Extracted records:

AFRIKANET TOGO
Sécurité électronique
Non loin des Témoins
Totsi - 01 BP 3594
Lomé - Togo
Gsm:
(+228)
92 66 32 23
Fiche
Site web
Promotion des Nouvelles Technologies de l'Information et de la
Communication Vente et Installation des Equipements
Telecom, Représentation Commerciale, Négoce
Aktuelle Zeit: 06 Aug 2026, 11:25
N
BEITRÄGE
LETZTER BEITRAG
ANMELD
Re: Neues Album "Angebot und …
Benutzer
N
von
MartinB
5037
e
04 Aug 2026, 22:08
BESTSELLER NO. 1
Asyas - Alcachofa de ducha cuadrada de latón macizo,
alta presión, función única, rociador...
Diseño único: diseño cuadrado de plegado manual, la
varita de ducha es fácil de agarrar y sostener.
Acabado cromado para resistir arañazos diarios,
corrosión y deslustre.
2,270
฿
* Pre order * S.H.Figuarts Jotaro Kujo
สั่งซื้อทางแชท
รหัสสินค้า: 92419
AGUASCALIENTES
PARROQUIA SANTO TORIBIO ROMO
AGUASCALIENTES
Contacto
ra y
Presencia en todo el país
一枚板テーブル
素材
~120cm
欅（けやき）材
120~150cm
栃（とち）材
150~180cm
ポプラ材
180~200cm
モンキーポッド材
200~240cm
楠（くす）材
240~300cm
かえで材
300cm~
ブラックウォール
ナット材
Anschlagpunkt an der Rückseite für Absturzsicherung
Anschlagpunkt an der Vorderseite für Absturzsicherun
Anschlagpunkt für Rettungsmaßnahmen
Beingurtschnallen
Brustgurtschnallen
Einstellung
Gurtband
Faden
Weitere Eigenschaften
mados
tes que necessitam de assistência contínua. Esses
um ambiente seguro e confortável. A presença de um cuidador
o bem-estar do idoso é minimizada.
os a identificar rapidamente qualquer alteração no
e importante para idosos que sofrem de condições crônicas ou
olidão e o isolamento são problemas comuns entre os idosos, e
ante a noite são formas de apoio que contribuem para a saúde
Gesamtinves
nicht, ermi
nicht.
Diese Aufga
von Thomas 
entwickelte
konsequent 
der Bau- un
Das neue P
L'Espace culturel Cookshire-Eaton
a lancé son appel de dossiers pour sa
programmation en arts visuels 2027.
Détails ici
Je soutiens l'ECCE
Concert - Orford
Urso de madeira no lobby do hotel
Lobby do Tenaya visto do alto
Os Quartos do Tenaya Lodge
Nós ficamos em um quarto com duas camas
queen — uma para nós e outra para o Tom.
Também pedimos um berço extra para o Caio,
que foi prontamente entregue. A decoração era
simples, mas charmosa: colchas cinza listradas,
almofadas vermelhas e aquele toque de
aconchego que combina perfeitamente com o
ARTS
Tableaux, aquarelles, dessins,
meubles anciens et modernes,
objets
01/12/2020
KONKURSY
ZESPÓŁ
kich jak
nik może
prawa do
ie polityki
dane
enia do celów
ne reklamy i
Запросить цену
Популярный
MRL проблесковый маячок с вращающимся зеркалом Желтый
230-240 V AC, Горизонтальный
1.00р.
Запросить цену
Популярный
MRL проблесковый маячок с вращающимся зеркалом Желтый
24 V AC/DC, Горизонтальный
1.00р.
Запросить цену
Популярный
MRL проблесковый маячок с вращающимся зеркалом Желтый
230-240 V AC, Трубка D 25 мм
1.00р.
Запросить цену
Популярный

Problem details:
Nothing is to be altered; retype each entry exactly.

Solution for this problem:
AFRIKANET TOGO
Sécurité électronique
Non loin des Témoins
Totsi - 01 BP 3594
Lomé - Togo
Gsm:
(+228)
92 66 32 23
Fiche
Site web
Promotion des Nouvelles Technologies de l'Information et de la
Communication Vente et Installation des Equipements
Telecom, Représentation Commerciale, Négoce
Aktuelle Zeit: 06 Aug 2026, 11:25
N
BEITRÄGE
LETZTER BEITRAG
ANMELD
Re: Neues Album "Angebot und …
Benutzer
N
von
MartinB
5037
e
04 Aug 2026, 22:08
BESTSELLER NO. 1
Asyas - Alcachofa de ducha cuadrada de latón macizo,
alta presión, función única, rociador...
Diseño único: diseño cuadrado de plegado manual, la
varita de ducha es fácil de agarrar y sostener.
Acabado cromado para resistir arañazos diarios,
corrosión y deslustre.
2,270
฿
* Pre order * S.H.Figuarts Jotaro Kujo
สั่งซื้อทางแชท
รหัสสินค้า: 92419
AGUASCALIENTES
PARROQUIA SANTO TORIBIO ROMO
AGUASCALIENTES
Contacto
ra y
Presencia en todo el país
一枚板テーブル
素材
~120cm
欅（けやき）材
120~150cm
栃（とち）材
150~180cm
ポプラ材
180~200cm
モンキーポッド材
200~240cm
楠（くす）材
240~300cm
かえで材
300cm~
ブラックウォール
ナット材
Anschlagpunkt an der Rückseite für Absturzsicherung
Anschlagpunkt an der Vorderseite für Absturzsicherun
Anschlagpunkt für Rettungsmaßnahmen
Beingurtschnallen
Brustgurtschnallen
Einstellung
Gurtband
Faden
Weitere Eigenschaften
mados
tes que necessitam de assistência contínua. Esses
um ambiente seguro e confortável. A presença de um cuidador
o bem-estar do idoso é minimizada.
os a identificar rapidamente qualquer alteração no
e importante para idosos que sofrem de condições crônicas ou
olidão e o isolamento são problemas comuns entre os idosos, e
ante a noite são formas de apoio que contribuem para a saúde
Gesamtinves
nicht, ermi
nicht.
Diese Aufga
von Thomas 
entwickelte
konsequent 
der Bau- un
Das neue P
L'Espace culturel Cookshire-Eaton
a lancé son appel de dossiers pour sa
programmation en arts visuels 2027.
Détails ici
Je soutiens l'ECCE
Concert - Orford
Urso de madeira no lobby do hotel
Lobby do Tenaya visto do alto
Os Quartos do Tenaya Lodge
Nós ficamos em um quarto com duas camas
queen — uma para nós e outra para o Tom.
Também pedimos um berço extra para o Caio,
que foi prontamente entregue. A decoração era
simples, mas charmosa: colchas cinza listradas,
almofadas vermelhas e aquele toque de
aconchego que combina perfeitamente com o
ARTS
Tableaux, aquarelles, dessins,
meubles anciens et modernes,
objets
01/12/2020
KONKURSY
ZESPÓŁ
kich jak
nik może
prawa do
ie polityki
dane
enia do celów
ne reklamy i
Запросить цену
Популярный
MRL проблесковый маячок с вращающимся зеркалом Желтый
230-240 V AC, Горизонтальный
1.00р.
Запросить цену
Популярный
MRL проблесковый маячок с вращающимся зеркалом Желтый
24 V AC/DC, Горизонтальный
1.00р.
Запросить цену
Популярный
MRL проблесковый маячок с вращающимся зеркалом Желтый
230-240 V AC, Трубка D 25 мм
1.00р.
Запросить цену
Популярный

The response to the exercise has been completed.